Structured pose outputs ::
________
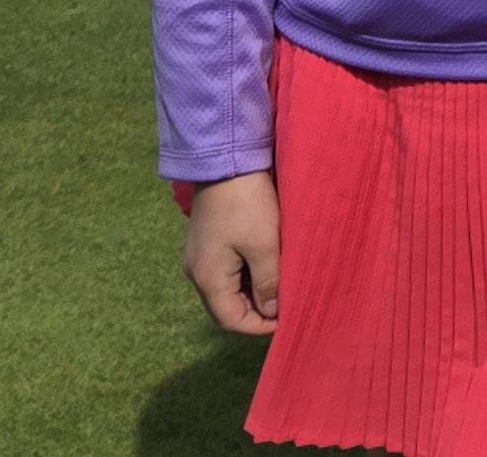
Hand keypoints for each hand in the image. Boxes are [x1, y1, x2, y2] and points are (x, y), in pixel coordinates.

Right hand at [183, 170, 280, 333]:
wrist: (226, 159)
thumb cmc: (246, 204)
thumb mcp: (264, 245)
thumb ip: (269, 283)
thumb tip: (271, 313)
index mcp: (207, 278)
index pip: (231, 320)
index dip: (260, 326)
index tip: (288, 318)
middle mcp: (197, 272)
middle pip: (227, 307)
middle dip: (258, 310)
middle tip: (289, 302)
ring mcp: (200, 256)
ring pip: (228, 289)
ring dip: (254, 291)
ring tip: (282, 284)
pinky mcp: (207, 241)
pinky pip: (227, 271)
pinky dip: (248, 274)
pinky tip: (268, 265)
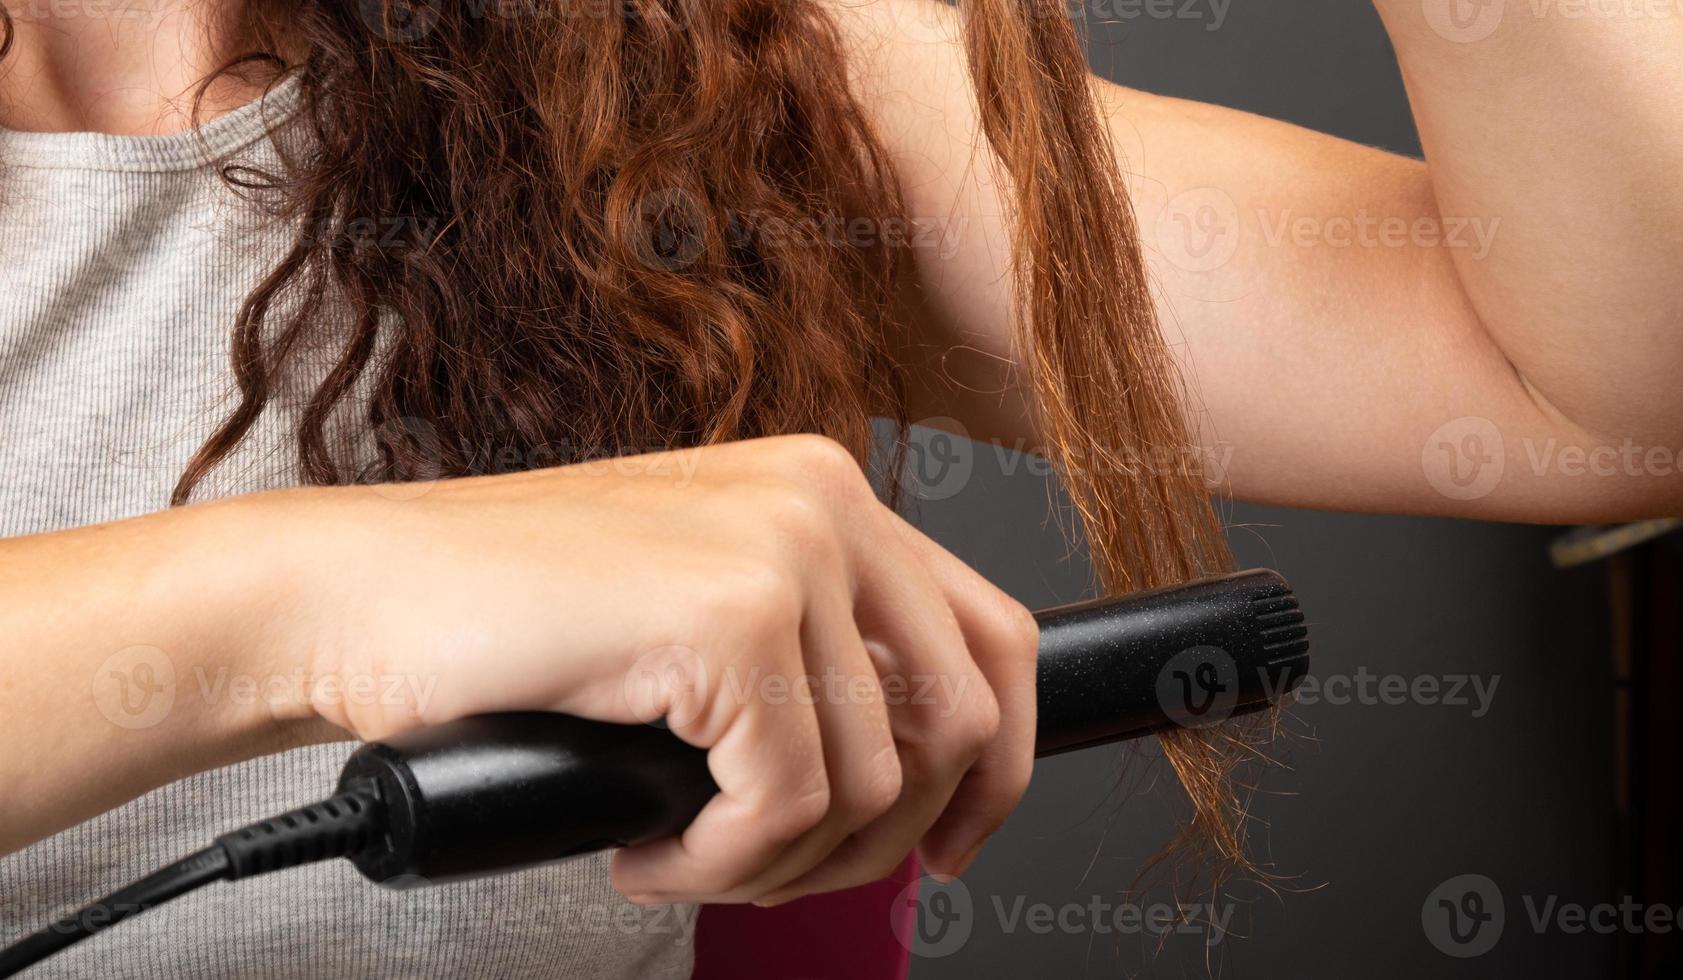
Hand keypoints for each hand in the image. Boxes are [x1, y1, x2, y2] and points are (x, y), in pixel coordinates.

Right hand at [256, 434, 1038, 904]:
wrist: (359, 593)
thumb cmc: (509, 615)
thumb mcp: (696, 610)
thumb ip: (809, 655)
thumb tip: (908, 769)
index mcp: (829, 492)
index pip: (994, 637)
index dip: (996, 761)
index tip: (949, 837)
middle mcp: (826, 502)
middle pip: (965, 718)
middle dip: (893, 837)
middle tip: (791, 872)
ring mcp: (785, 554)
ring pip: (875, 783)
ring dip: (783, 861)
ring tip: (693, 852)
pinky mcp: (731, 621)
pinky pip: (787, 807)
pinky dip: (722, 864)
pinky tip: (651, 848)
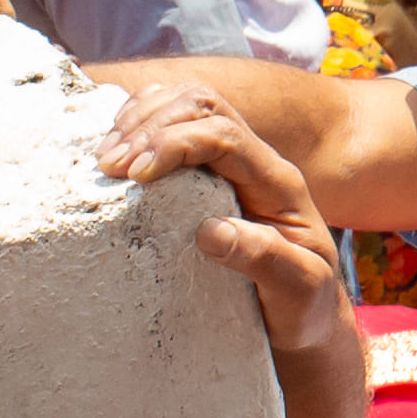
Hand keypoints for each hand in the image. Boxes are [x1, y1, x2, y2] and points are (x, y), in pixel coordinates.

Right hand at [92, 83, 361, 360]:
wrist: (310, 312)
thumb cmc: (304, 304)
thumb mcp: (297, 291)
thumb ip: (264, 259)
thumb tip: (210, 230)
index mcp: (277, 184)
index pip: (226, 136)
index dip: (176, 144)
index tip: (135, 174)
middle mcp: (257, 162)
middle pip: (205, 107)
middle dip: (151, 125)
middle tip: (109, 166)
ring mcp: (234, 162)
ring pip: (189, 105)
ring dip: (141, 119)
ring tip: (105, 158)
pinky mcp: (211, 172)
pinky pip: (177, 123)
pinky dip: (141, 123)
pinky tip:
________
Exercise :: Only the lines from the one containing "middle mcp: (257, 162)" through the end of the entries above should be written out, exactly and in full.

Response box ::
middle mcp: (257, 162)
middle pip: (205, 107)
middle dip: (151, 125)
middle tip: (109, 166)
ring mcp: (234, 162)
ring pip: (189, 105)
ring dip: (141, 119)
ring tip: (105, 158)
pinky mcp: (211, 172)
pinky pip: (177, 123)
pinky dip: (141, 123)
pinky tip:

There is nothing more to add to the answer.